# Start of SUPPLIED DATA

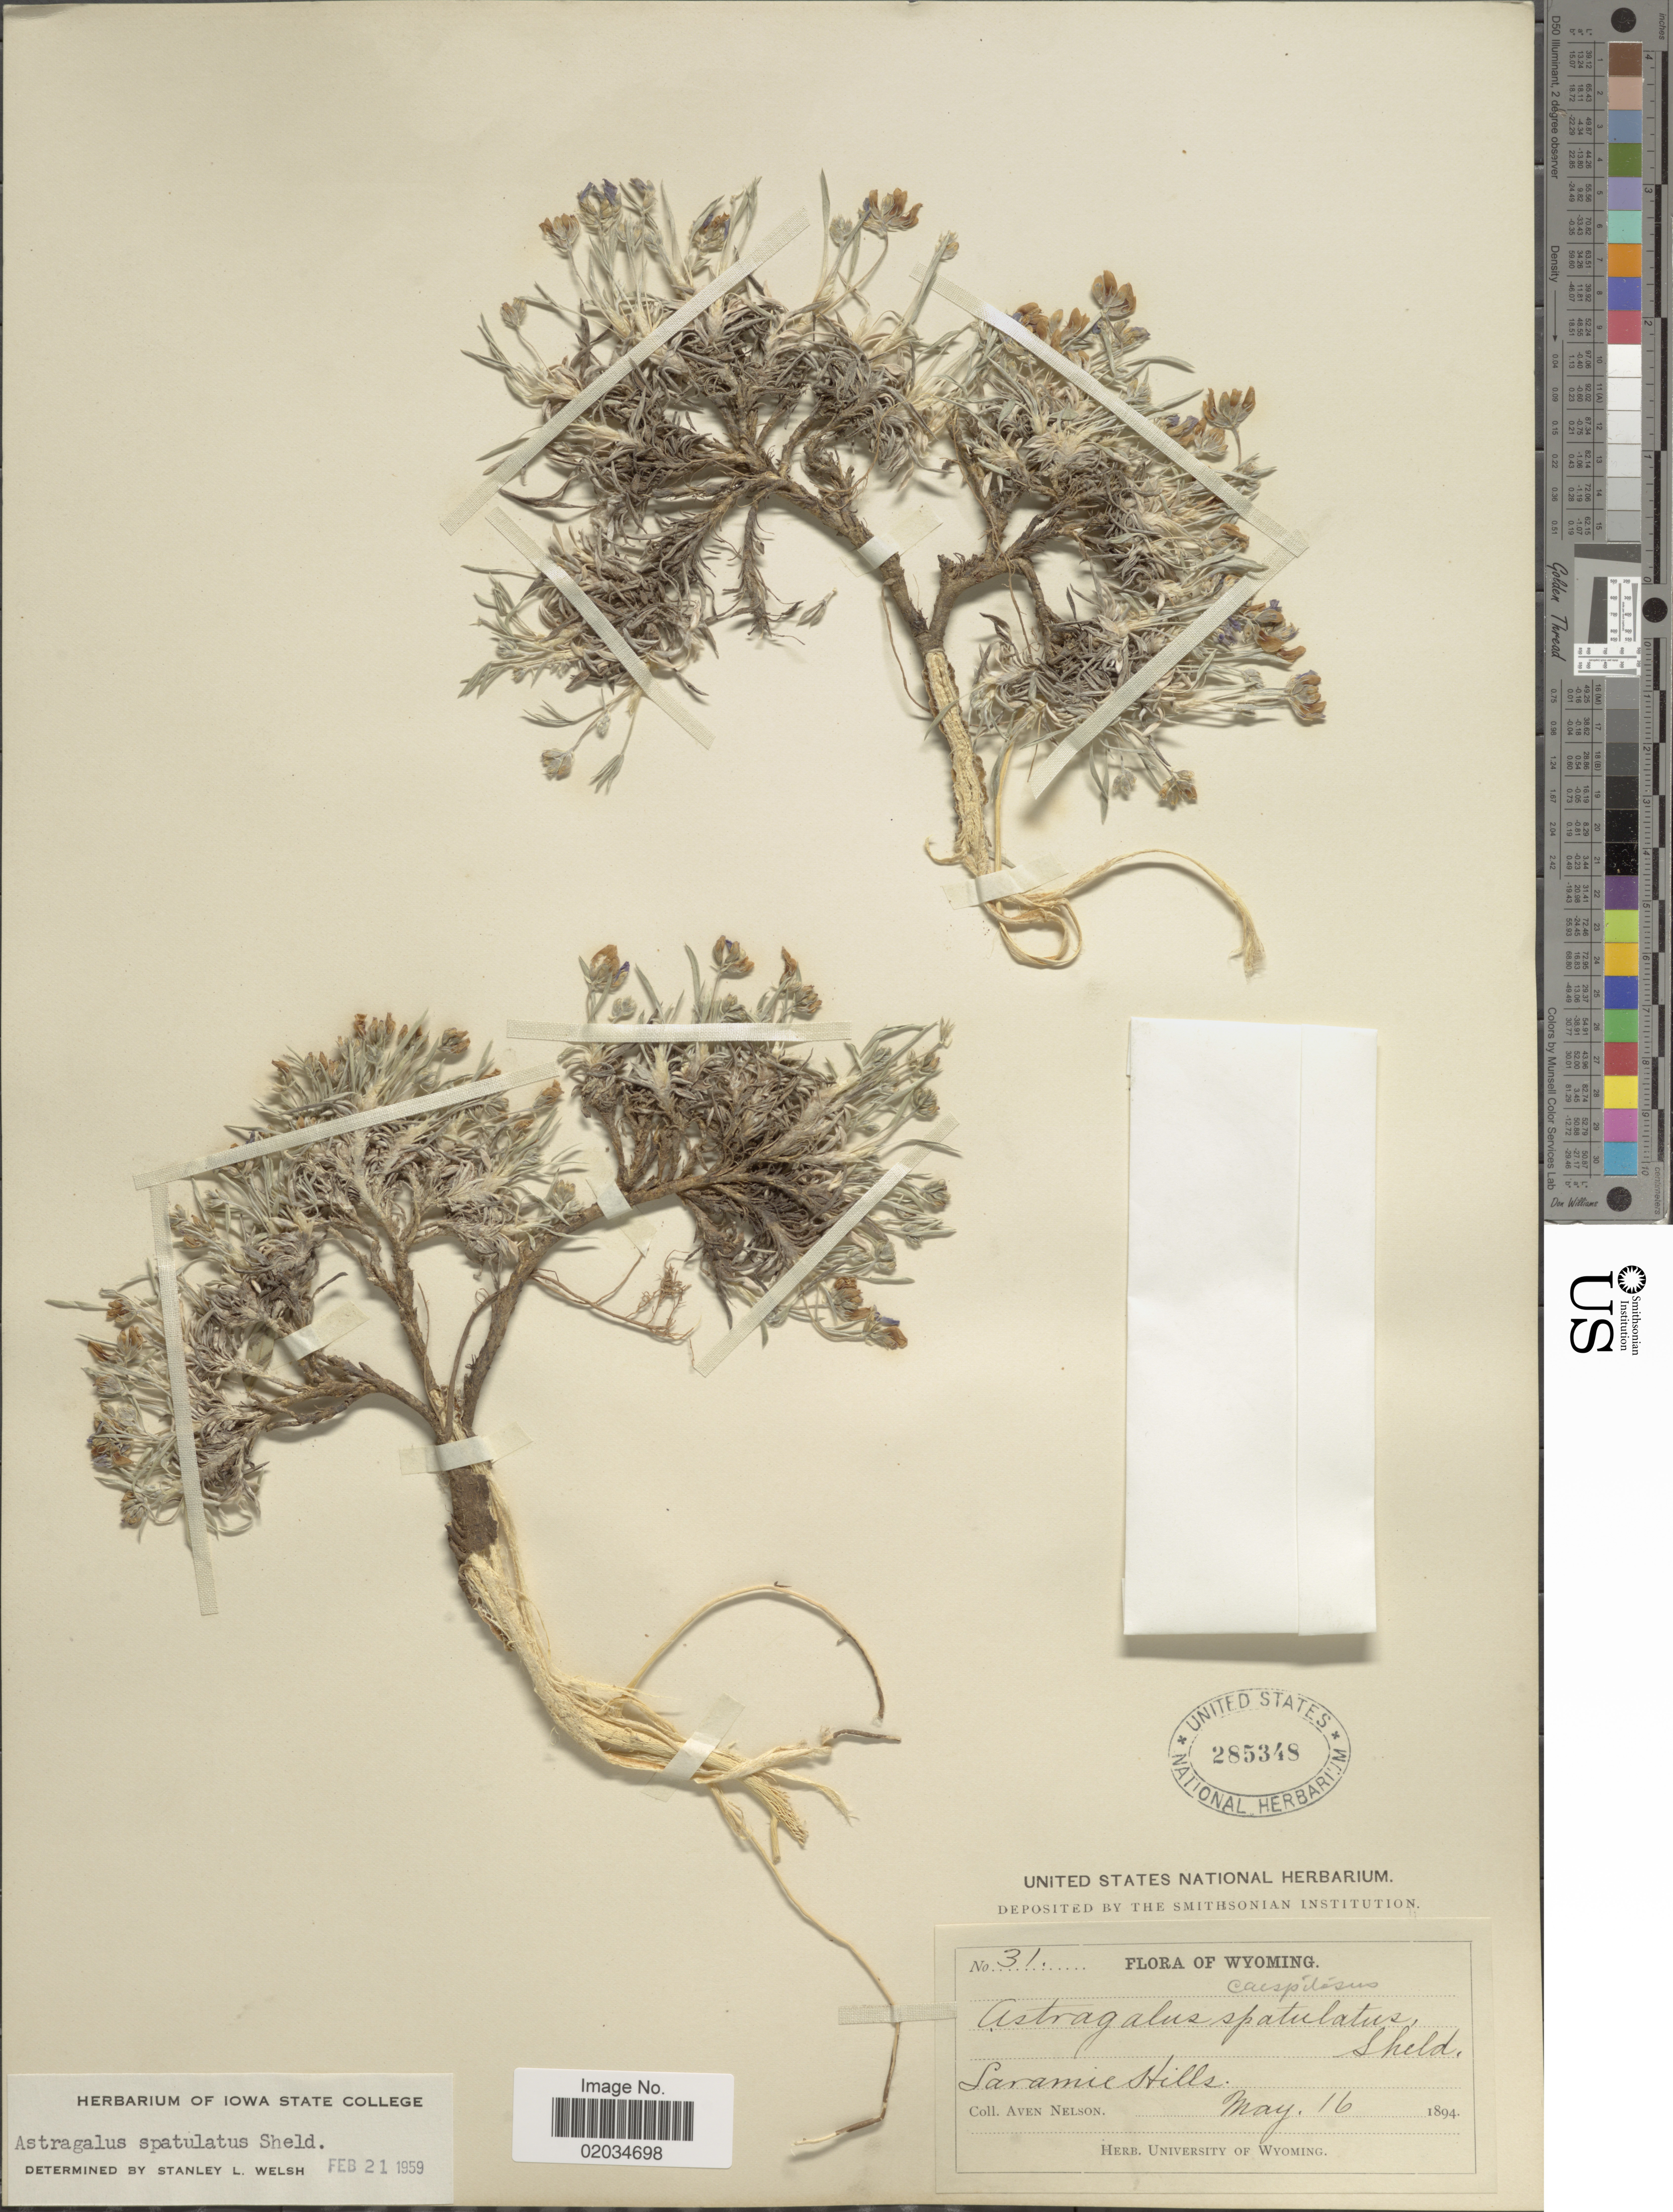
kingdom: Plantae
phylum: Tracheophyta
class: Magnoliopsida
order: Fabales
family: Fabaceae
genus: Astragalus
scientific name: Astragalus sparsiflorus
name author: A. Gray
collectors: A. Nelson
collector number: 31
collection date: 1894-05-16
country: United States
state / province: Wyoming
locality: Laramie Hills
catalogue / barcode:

# End of SUPPLIED DATA

Edit the items starting at the line containing "collection date: 1894-05-16" and ending at the end of the items, replacing "locality" with "site" and keeping everything else the same.

collection date: 1894-05-16
country: United States
state / province: Wyoming
site: Laramie Hills
catalogue / barcode:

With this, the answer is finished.